--- Dataset content Enclosed Below ---

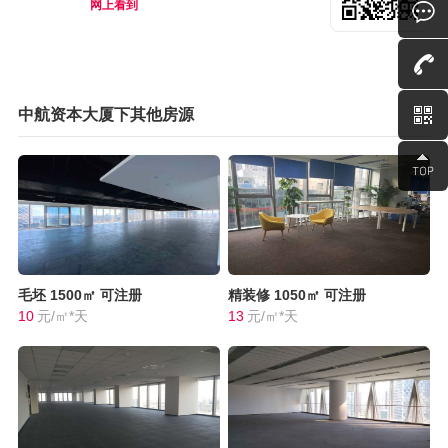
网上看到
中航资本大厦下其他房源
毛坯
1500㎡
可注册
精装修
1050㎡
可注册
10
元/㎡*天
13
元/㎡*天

--- End of Enclosed Dataset content ---

▸ **Task objective**
Can you format the text lines from all the rows above as a numbered list, skipping any blank lines and leaving the pictures out of the answer?

▸ **Answer area**
1. 网上看到
2. 中航资本大厦下其他房源
3. 毛坯
4. 1500㎡
5. 可注册
6. 精装修
7. 1050㎡
8. 可注册
9. 10
10. 元/㎡*天
11. 13
12. 元/㎡*天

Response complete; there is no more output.